Do these three statements agree with the excerpt on Greek domestic law below? Answer yes or no for each, quoting the deciding words of the excerpt. 1. Permission is needed to bring an action for miscarriage of justice. 2. A third party can get a copy of a decision only by proving a legitimate interest. 3. When the action is against a member of the Supreme Administrative Court, the special court is presided over by the President of the Supreme Civil and Criminal Court.

Selected excerpt:
## BEGIN

B. Relevant domestic law

9. The relevant Article of the Greek Constitution reads as follows:

Article 99

“Actions against judicial officers for miscarriage of justice shall be tried, as specified by law, by a special court composed of the President of the Supreme Administrative Court, as President, and one councillor of the Supreme Administrative Court, one Supreme Civil and Criminal Court judge, one councillor of the Court of Auditors, two law professors of the law schools of the country ’ s universities and two lawyers from among the members of the Supreme Disciplinary Council for lawyers, as members, all of whom shall be chosen by lot.

In each case, the member of the special court who belongs to the judicial body or branch the actions or omissions of an officer of which the court is called upon to judge shall be exempted. In the case of an action against a member of the Supreme Administrative Court or an officer of the ordinary administrative courts, the special court shall be presided over by the President of the Supreme Civil and Criminal Court.

No permission shall be required to institute an action for miscarriage of justice.”

10. By virtue of Article 22 § 2 of the Code for the Organisation of Courts, parties to proceedings can receive copies of or extracts from decisions or relevant documents of any set of proceedings, except criminal cases. Third parties can obtain a copy or extract only if they can prove that they have a legitimate interest, which is left to the discretion of the competent judge.

COMPLAINT

11. The applicant complained under Article 10 of the Convention that the competent authority ’ s refusal to provide him with a copy of decision no. 1830/2013 of the multi-member first-instance civil court of Athens on the grounds that he did not have a legitimate interest had violated his right to receive information.

## END

Collected material:
## BEGIN

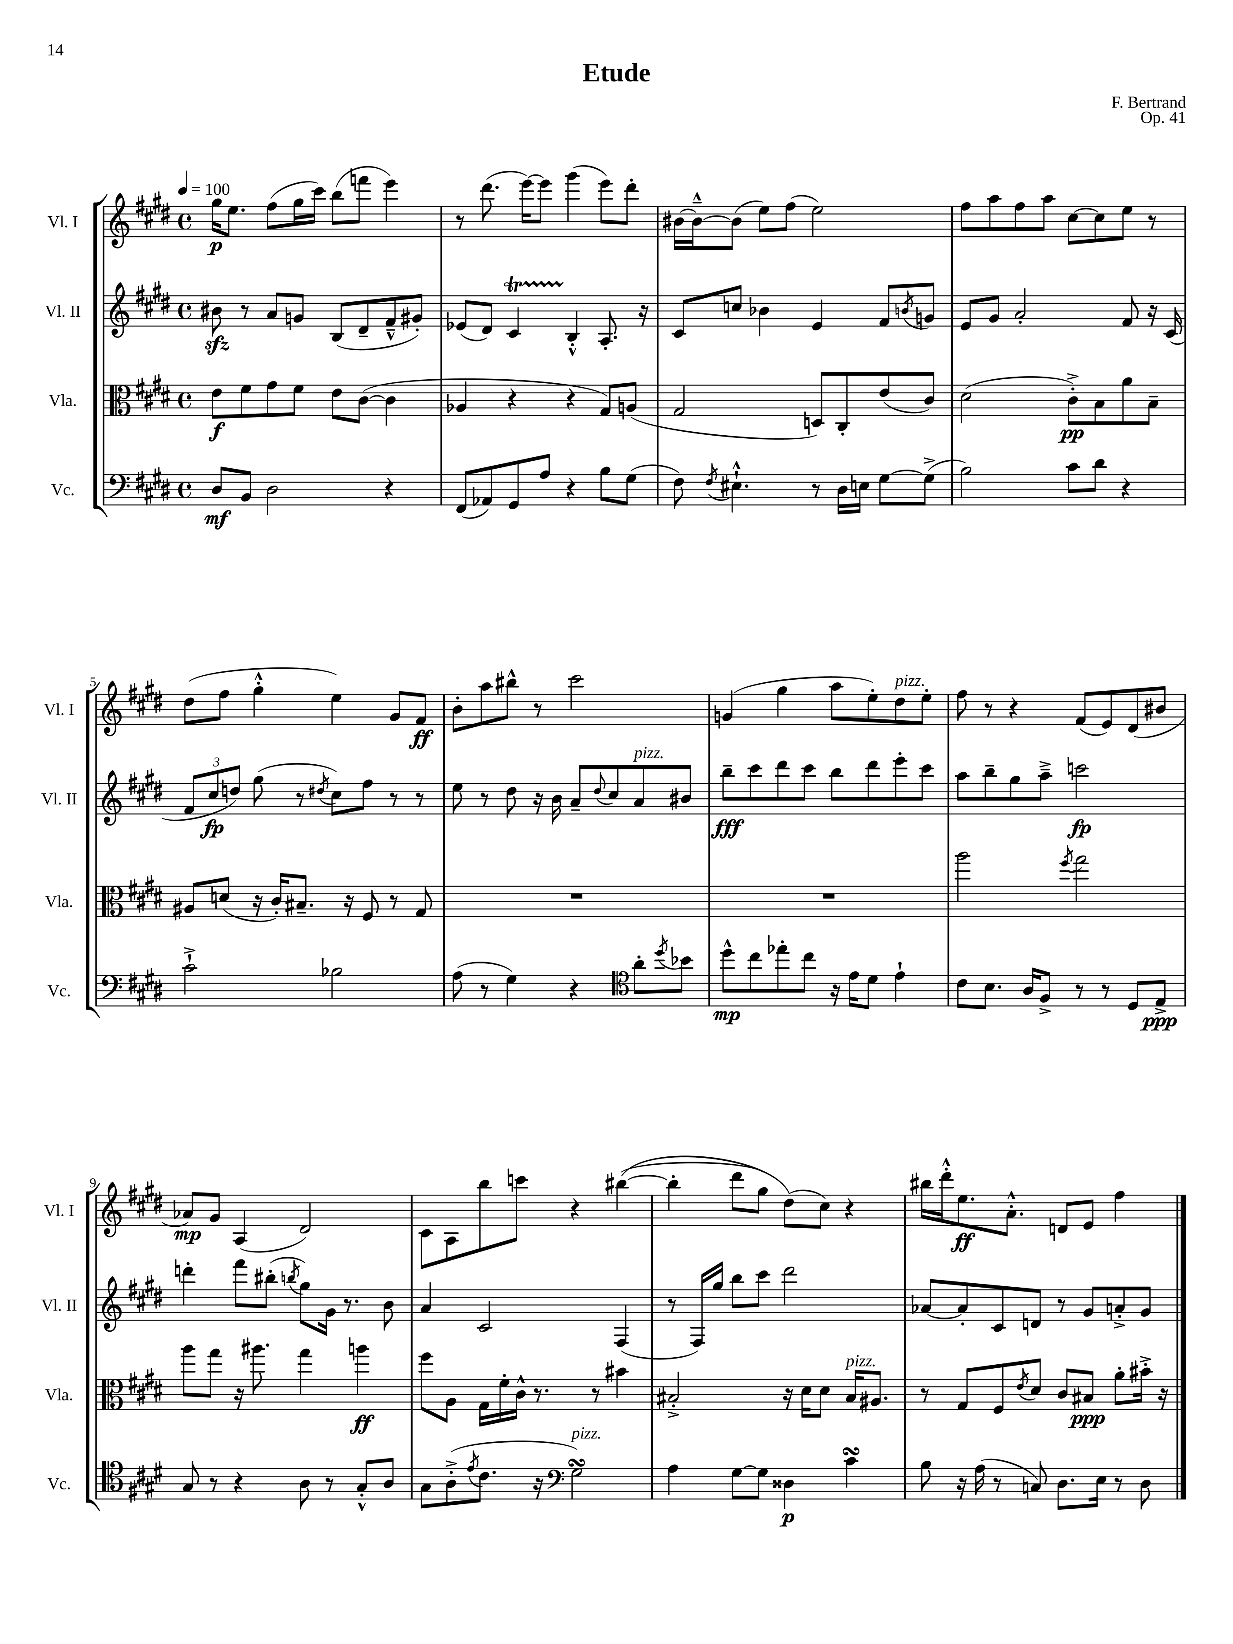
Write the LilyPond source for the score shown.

## END

The reply:
1. No: "No permission shall be required to institute an action for miscarriage of justice."
2. Yes: "Third parties can obtain a copy or extract only if they can prove that they have a legitimate interest"
3. Yes: "In the case of an action against a member of the Supreme Administrative Court or an officer of the ordinary administrative courts, the special court shall be presided over by the President of the Supreme Civil and Criminal Court."